[Material to process]
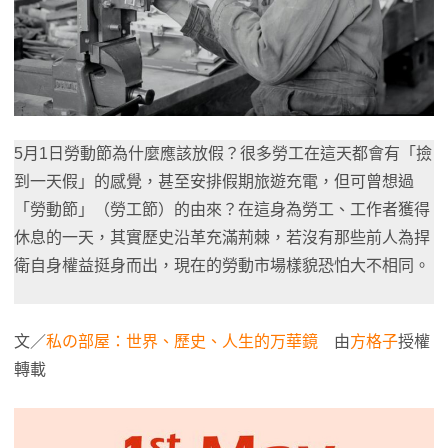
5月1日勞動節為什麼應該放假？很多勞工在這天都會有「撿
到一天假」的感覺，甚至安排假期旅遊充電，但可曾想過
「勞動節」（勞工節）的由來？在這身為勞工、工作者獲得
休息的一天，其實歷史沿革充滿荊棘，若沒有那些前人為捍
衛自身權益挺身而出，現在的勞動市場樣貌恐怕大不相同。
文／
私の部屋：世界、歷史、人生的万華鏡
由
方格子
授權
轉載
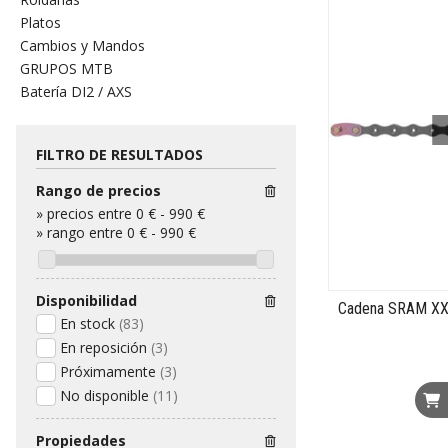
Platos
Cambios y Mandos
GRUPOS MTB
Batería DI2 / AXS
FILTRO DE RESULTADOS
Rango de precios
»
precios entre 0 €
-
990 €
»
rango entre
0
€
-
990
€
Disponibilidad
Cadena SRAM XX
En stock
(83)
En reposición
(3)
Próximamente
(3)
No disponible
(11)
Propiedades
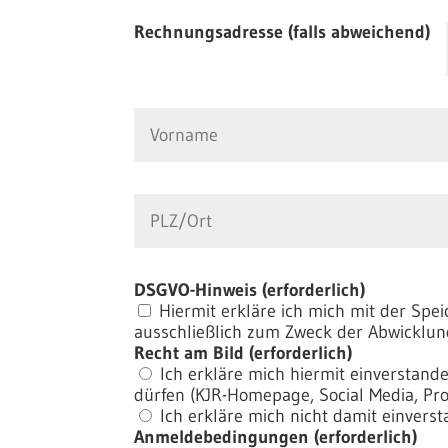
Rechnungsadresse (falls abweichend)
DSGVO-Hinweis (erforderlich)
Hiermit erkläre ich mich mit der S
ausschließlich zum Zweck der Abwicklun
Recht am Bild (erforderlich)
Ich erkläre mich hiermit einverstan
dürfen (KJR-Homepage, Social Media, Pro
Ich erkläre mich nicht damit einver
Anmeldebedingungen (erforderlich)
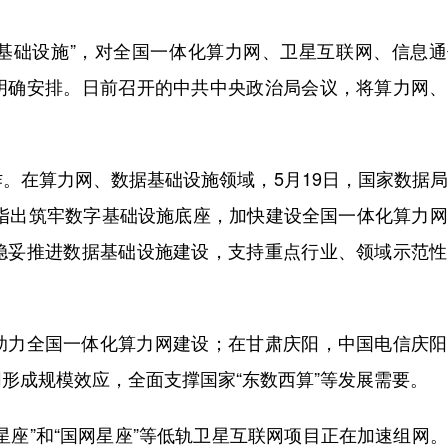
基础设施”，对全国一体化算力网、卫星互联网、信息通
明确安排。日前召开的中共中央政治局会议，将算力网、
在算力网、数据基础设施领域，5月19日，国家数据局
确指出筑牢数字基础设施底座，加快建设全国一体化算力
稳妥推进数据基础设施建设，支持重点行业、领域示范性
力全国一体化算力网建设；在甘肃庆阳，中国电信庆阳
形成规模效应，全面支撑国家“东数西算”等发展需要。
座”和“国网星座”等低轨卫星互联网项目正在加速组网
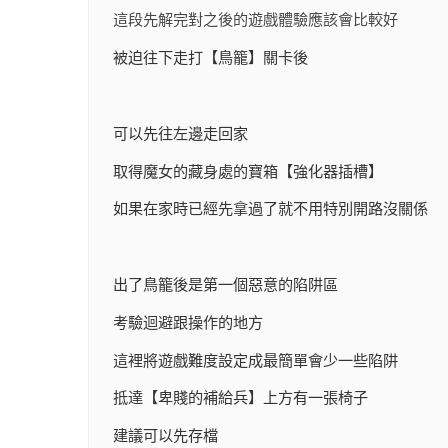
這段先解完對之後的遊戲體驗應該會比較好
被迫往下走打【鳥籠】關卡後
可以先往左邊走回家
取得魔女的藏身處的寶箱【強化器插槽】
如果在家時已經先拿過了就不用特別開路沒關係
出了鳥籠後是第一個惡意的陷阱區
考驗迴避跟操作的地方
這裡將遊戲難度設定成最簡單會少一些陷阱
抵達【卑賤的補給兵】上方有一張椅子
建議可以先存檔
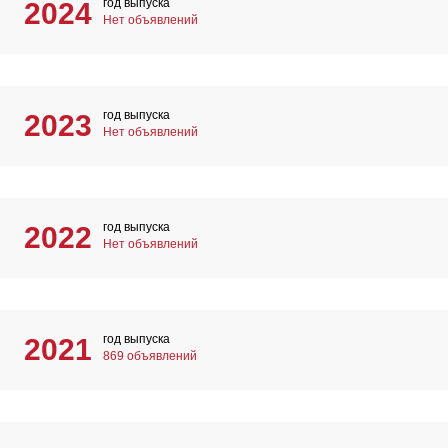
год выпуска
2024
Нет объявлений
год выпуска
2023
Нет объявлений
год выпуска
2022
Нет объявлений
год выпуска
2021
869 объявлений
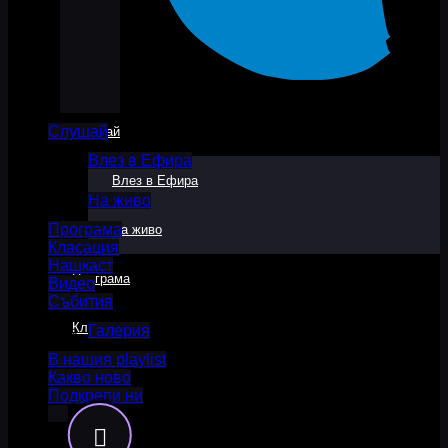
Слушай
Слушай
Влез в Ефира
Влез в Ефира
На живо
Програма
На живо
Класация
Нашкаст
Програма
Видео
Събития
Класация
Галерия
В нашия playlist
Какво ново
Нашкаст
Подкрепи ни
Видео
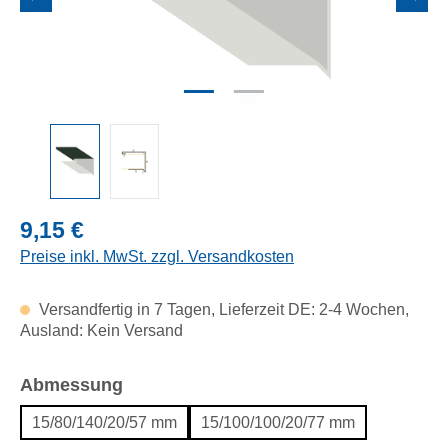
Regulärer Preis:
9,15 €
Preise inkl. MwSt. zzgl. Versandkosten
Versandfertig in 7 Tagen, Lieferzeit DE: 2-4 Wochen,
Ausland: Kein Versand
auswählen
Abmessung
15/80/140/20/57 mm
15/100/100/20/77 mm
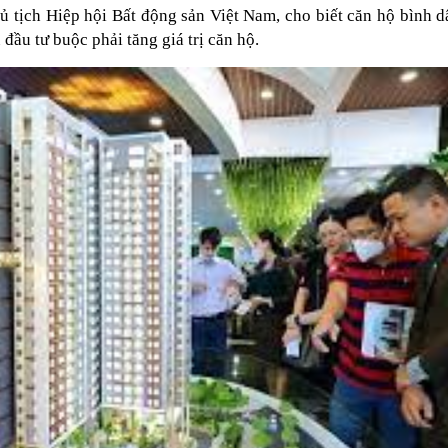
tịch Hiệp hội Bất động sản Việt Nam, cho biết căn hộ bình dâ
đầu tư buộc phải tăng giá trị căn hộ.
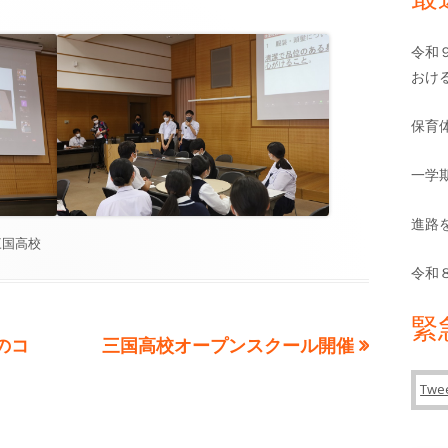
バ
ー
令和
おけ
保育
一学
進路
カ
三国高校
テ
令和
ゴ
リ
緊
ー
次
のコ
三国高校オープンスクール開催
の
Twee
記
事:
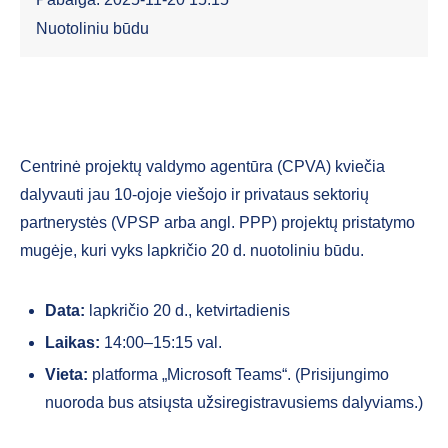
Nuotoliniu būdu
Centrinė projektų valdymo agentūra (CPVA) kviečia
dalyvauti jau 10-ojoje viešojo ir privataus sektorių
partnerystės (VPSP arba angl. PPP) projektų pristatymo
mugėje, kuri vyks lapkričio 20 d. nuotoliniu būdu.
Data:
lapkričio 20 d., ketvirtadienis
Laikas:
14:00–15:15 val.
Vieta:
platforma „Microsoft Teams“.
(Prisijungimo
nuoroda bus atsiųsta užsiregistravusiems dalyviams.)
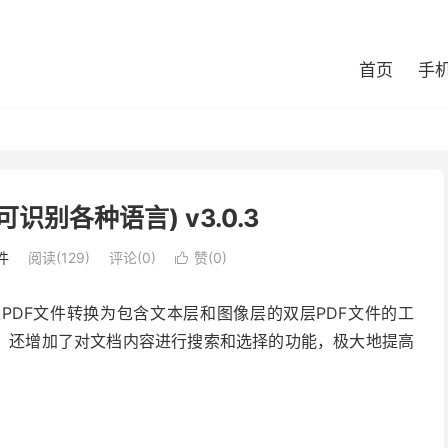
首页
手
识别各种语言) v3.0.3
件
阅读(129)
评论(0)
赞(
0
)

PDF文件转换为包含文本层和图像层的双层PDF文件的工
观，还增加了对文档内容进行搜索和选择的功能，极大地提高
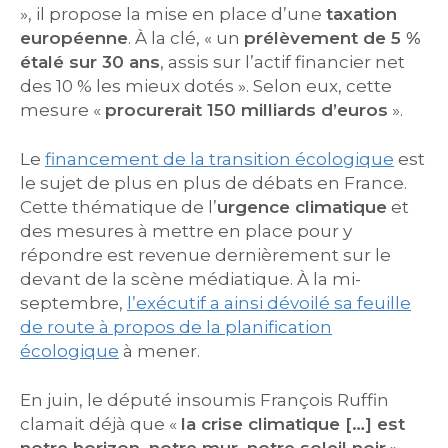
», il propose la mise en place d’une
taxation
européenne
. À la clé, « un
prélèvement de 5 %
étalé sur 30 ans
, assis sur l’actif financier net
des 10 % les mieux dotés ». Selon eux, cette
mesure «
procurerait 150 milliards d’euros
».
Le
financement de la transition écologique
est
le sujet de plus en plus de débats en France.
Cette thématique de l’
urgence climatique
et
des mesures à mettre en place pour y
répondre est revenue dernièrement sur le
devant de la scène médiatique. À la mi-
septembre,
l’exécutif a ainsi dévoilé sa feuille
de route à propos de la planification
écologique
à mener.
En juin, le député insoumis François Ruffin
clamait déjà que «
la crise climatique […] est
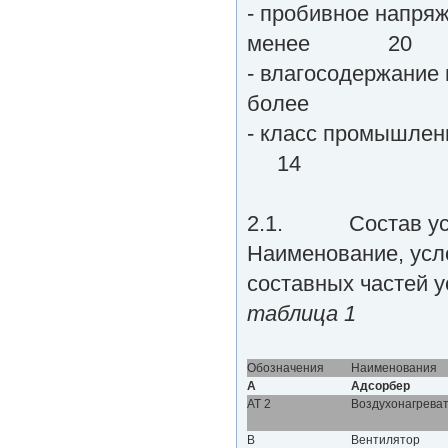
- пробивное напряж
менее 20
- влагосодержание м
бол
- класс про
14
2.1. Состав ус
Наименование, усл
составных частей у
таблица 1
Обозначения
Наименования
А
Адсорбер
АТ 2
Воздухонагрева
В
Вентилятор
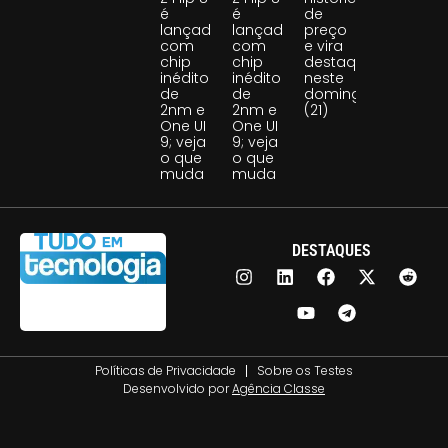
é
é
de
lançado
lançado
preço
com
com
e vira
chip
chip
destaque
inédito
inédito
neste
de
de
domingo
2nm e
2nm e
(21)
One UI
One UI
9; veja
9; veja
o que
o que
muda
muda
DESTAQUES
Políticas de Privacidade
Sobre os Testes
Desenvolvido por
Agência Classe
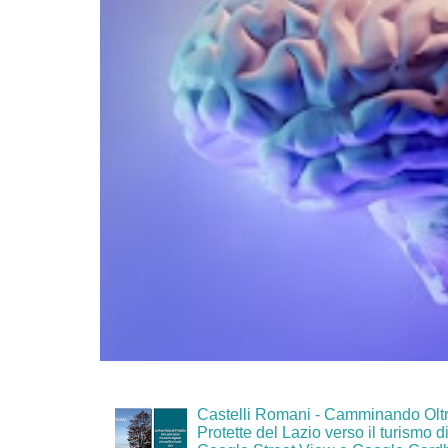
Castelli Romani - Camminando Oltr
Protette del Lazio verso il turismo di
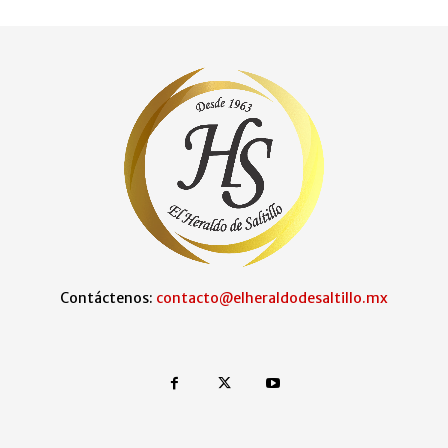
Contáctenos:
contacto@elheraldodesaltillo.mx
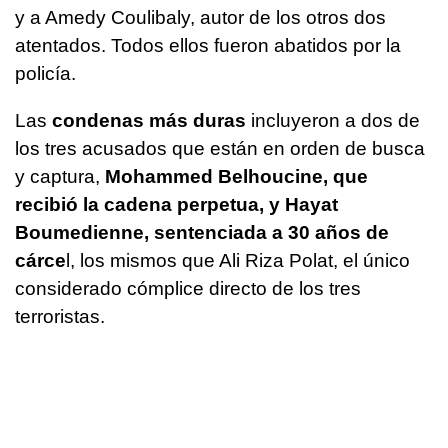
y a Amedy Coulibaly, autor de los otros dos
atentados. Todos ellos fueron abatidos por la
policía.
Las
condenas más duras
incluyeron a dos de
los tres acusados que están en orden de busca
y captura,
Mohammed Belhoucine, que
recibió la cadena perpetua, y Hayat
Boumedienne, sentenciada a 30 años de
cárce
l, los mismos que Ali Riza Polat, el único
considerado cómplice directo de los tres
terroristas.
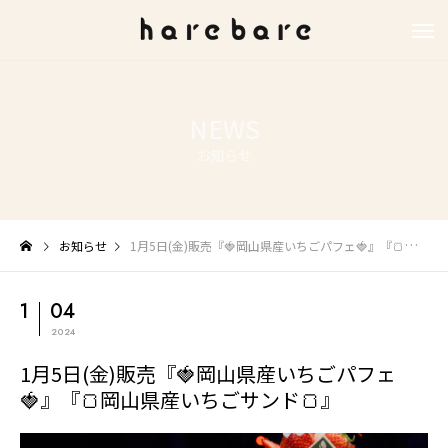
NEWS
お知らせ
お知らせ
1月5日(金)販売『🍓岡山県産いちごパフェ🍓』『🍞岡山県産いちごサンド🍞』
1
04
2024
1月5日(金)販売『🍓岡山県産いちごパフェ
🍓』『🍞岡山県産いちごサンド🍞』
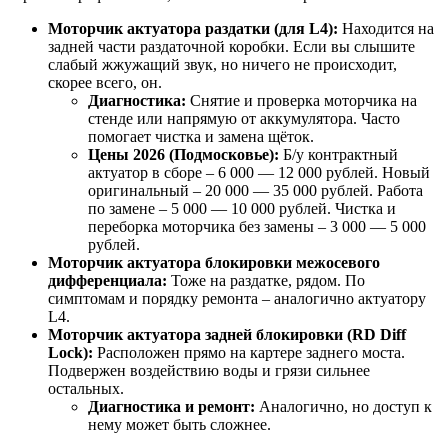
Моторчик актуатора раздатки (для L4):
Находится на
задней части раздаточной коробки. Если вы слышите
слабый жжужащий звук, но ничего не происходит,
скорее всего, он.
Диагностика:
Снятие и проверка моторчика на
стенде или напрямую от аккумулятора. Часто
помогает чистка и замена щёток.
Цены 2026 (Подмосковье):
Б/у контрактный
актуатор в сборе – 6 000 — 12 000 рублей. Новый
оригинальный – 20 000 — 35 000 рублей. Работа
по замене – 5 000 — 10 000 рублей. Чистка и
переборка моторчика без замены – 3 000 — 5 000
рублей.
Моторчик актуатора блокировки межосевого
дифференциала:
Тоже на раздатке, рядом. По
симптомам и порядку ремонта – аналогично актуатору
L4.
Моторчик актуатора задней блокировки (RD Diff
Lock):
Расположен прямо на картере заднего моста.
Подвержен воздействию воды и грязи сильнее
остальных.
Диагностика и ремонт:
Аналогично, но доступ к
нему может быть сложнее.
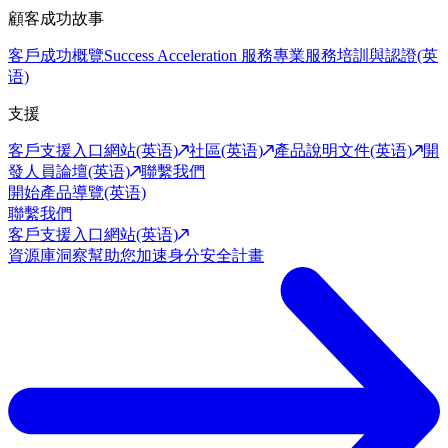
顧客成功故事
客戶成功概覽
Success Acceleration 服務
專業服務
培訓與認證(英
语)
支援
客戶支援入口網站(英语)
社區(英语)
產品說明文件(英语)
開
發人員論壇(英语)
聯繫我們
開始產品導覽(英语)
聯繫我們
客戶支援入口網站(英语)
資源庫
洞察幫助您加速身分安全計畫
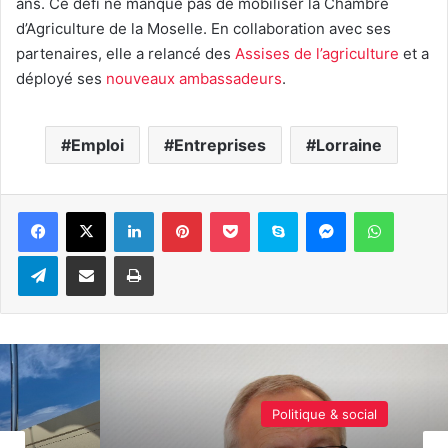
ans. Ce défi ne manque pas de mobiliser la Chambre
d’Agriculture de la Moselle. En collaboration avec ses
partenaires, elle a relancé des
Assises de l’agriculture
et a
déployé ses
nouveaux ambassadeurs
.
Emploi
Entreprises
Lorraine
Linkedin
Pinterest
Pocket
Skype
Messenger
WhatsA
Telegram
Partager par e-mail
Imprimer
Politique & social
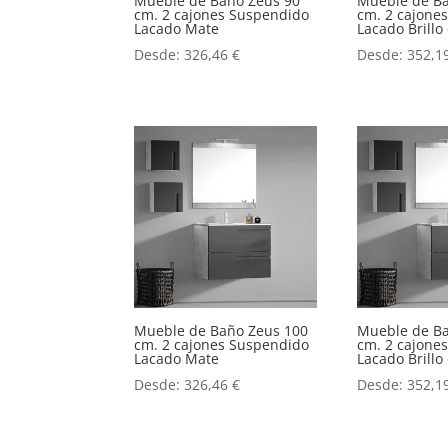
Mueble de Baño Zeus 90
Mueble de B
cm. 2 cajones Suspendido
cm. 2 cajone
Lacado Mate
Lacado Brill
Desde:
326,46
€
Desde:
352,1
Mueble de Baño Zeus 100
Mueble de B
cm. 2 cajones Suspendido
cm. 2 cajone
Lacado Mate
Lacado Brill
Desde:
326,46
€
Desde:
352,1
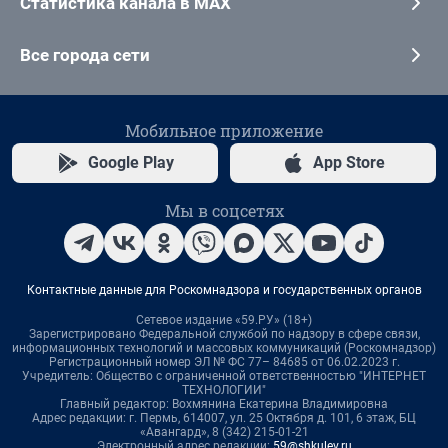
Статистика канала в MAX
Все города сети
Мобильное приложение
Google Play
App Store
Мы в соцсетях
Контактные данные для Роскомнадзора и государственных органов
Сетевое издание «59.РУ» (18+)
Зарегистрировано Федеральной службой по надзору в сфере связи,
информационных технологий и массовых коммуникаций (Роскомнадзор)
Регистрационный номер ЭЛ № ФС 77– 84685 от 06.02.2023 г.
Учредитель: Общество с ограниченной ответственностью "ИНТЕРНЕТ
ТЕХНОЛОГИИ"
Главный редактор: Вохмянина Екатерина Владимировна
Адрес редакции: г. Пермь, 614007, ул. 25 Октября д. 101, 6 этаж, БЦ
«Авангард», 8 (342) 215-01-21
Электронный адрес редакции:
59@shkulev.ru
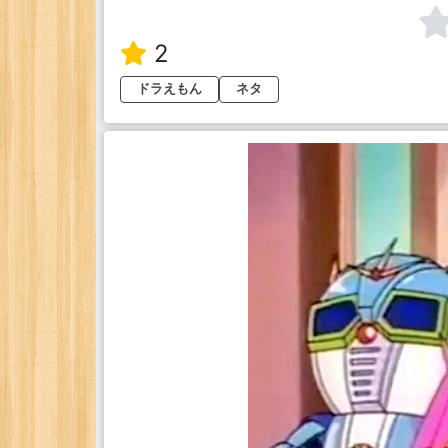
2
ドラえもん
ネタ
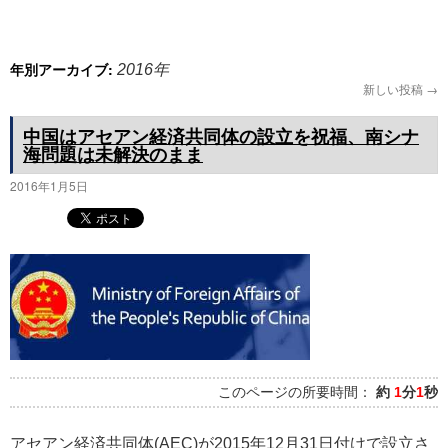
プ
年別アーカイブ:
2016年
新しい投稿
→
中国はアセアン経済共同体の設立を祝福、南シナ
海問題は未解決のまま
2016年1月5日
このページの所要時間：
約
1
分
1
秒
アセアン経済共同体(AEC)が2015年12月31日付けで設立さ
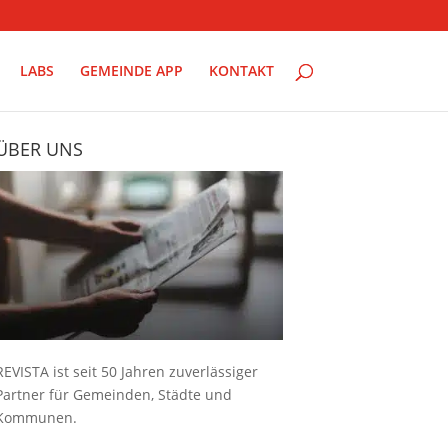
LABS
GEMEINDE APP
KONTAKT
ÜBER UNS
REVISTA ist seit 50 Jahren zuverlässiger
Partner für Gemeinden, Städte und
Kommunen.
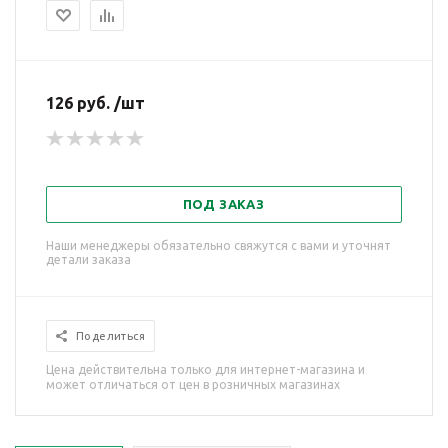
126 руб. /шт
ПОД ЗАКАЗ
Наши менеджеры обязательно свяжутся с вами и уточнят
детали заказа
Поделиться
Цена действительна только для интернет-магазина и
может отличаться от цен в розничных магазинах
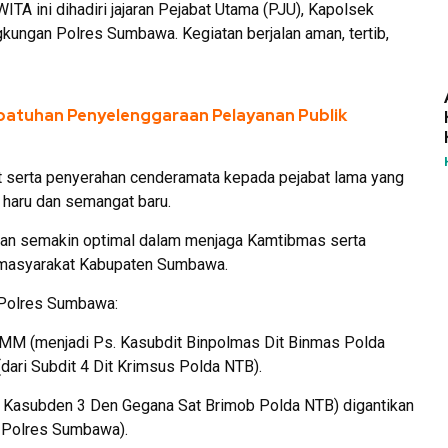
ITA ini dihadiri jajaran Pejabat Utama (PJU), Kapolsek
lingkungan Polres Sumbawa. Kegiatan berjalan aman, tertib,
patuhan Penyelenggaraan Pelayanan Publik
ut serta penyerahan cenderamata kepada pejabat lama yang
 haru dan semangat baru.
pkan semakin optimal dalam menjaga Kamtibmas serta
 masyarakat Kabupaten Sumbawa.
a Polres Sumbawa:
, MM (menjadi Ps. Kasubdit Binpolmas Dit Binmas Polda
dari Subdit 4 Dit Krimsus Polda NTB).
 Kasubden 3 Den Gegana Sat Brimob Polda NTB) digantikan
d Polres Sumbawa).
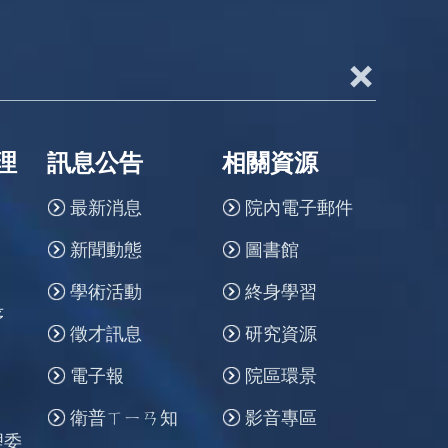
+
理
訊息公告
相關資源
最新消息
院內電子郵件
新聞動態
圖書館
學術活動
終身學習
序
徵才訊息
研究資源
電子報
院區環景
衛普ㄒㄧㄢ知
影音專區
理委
[/Material to process]
▶ **The task**: Between the lines holding "y a Amedy Coulibaly, autor de los otros dos" and "terroristas.", inclusive, change "atentados" to "ataques" and give those lines again with nothing else altered.

▶ **Expected answer**:
y a Amedy Coulibaly, autor de los otros dos
ataques. Todos ellos fueron abatidos por la
policía.
Las
condenas más duras
incluyeron a dos de
los tres acusados que están en orden de busca
y captura,
Mohammed Belhoucine, que
recibió la cadena perpetua, y Hayat
Boumedienne, sentenciada a 30 años de
cárce
l, los mismos que Ali Riza Polat, el único
considerado cómplice directo de los tres
terroristas.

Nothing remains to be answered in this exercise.